Date of this Version
Thesis (M.S.)—University of Nebraska—Lincoln, 1950. Department of Engineering Mechanics.
This investigation was initiated to study the behavior of materials subjected to vibratory motion. In particular, the study was to be an investigation of the properties of felt influencing the performance of felt as a vibration isolator.The performance of felt as an isolation materials cannot be predicted with much satisfaction by the classical theory of vibratory motion and vibration isolation.It was assumed that this might be due to the internal damping of felt and that this damping was not of viscous nature.Therefore, this study was started to determine the nature of the internal friction of felt and the importance of this friction in vibratory motion and vibration isolation.
Since the performance of felt as a vibration isolator could not be determined by calculation in the design stage by common procedures sued with other vibration isolation materials, another goal of the study was to set up a simple test procedure and calculation method that would more nearly give results that agree with actual performance.

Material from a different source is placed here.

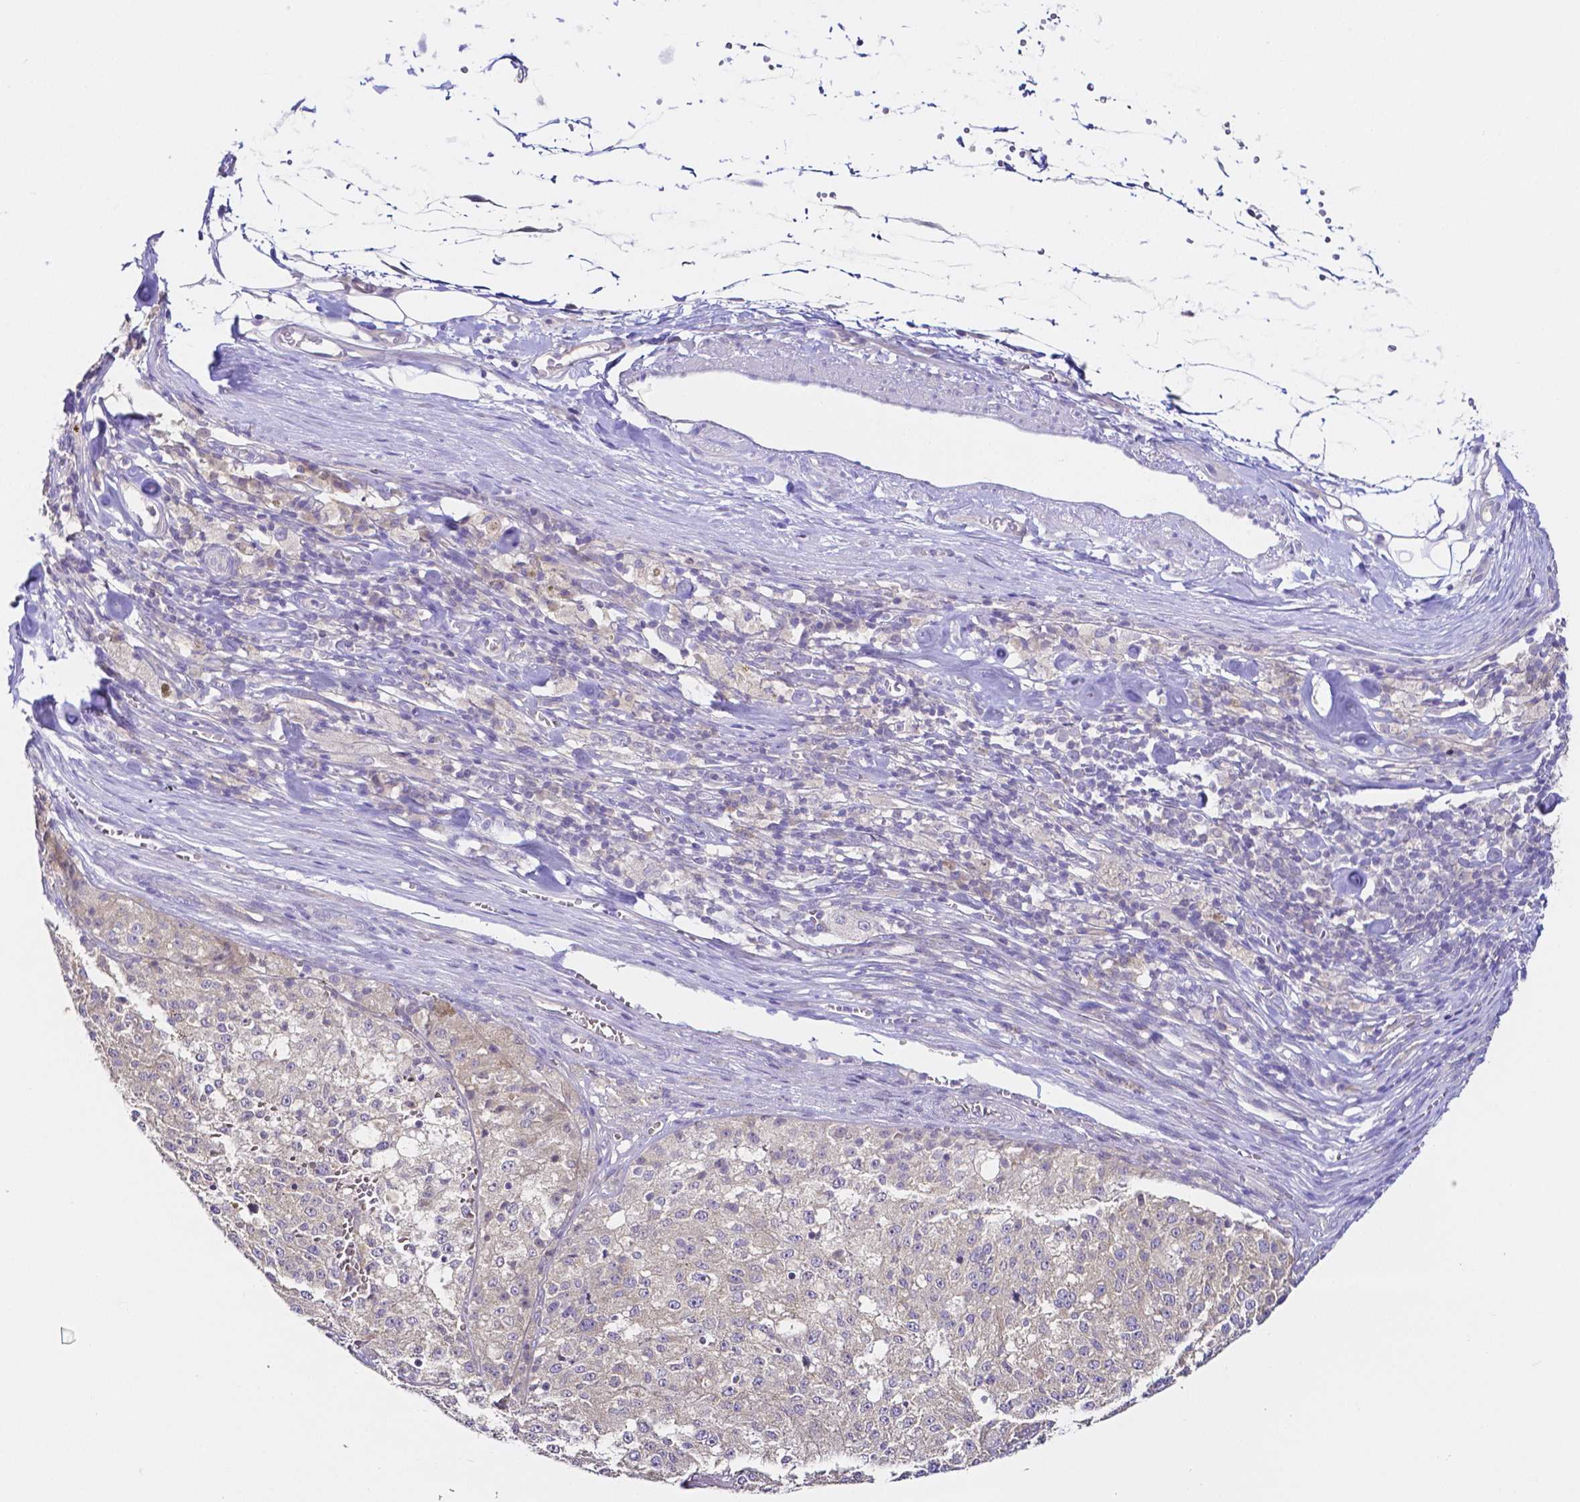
{"staining": {"intensity": "negative", "quantity": "none", "location": "none"}, "tissue": "melanoma", "cell_type": "Tumor cells", "image_type": "cancer", "snomed": [{"axis": "morphology", "description": "Malignant melanoma, Metastatic site"}, {"axis": "topography", "description": "Lymph node"}], "caption": "Malignant melanoma (metastatic site) stained for a protein using immunohistochemistry exhibits no expression tumor cells.", "gene": "PKP3", "patient": {"sex": "female", "age": 64}}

S.A.E. F-6 felt was tested as a vibration isolator.This material was subjected to forced vibrations of 0.025 inch amplitudes with frequencies of 10, 20, 30, 40, 50, and 60 cycles per second.Data observed, comprising amplitudes and accelerations of the vibration table and a hanging weight suspended on the felt material, were used to calculate the transmissibility of this material.
Each specimen of felt was subjected to forced vibrations once daily over a period of eight days because a pronounced creep effect was observed.The sustained testing was an attempt to determine how long a period of time was required or steady state conditions to be reached.These sustained tests also determined what effects the creep had on the physical characteristics of this material.